The path to the president’s decision to withdraw 34,000 U.S. troops from Afghanistan by February 2014, announced during last week’s State of the Union address, illustrates the relationship between Obama and Allen, according to senior U.S. officials familiar with the matter. Allen’s staff had recommended that no more than 25,000 troops be removed this year, an assessment the general initially supported.
But when the White House made it clear to Allen that the president wanted to remove half of the 68,000 troops now in the country, the general developed a plan to satisfy Obama: Allen recommended the withdrawal of 34,000 troops, but he also asked Obama to push the deadline back by two months — from the end of the year to February 2014, allowing his successor, Marine Gen. Joseph F. Dunford Jr., to avoid pulling out more than 25,000 troops by the autumn, when Taliban fighters typically begin their winter rest.
Obama concurred with Allen’s plan. That allowed both parties to get what they wanted: White House officials could say that the decision to remove 34,000 troops was in line with Allen’s recommendation, while the general could remain close to his initial withdrawal target.

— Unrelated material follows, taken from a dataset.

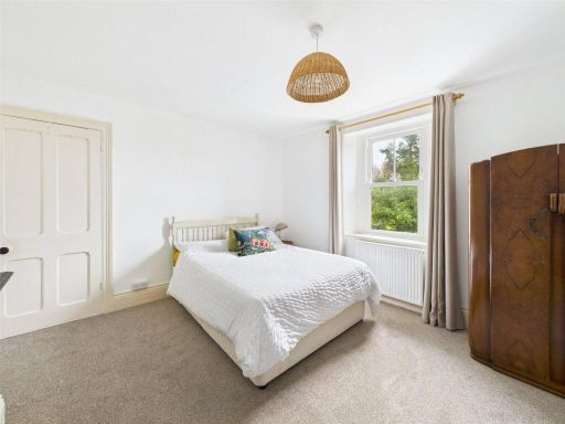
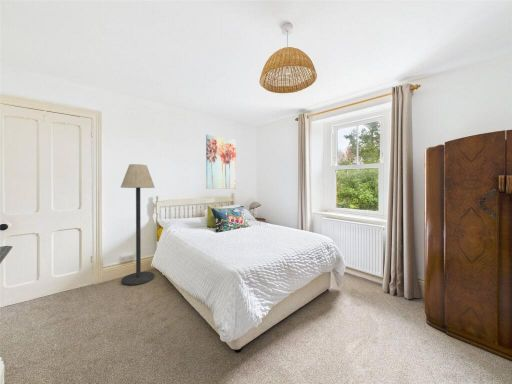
+ floor lamp [120,163,156,286]
+ wall art [205,134,237,190]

Allen, a native of Warrenton, was the first Marine to serve as the commandant of midshipmen at the Naval Academy. He spent two years in Iraq’s Anbar province, where he led an effort to reach out to Sunni tribal leaders to try to persuade them to stand against al-Qaeda militants — a shift that helped turn the course of the war in western Iraq.
Allen informed Defense Secretary Leon E. Panetta several weeks ago that his wife’s condition might lead him to decline the Europe nomination, but Allen said he did not come to a final decision until the past few days.
His command responsibilities and other military assignments have kept him away from home for much of the past decade. He had only a week of leave between his Iraq and Central Command jobs and only a week off before he went to Afghanistan, much of which was spent moving and preparing for his confirmation hearing. He said he and his wife have not had a vacation since their daughters were young.
“All I am seeking now is time with Kathy,” he said. “I want to be home on a regular basis.”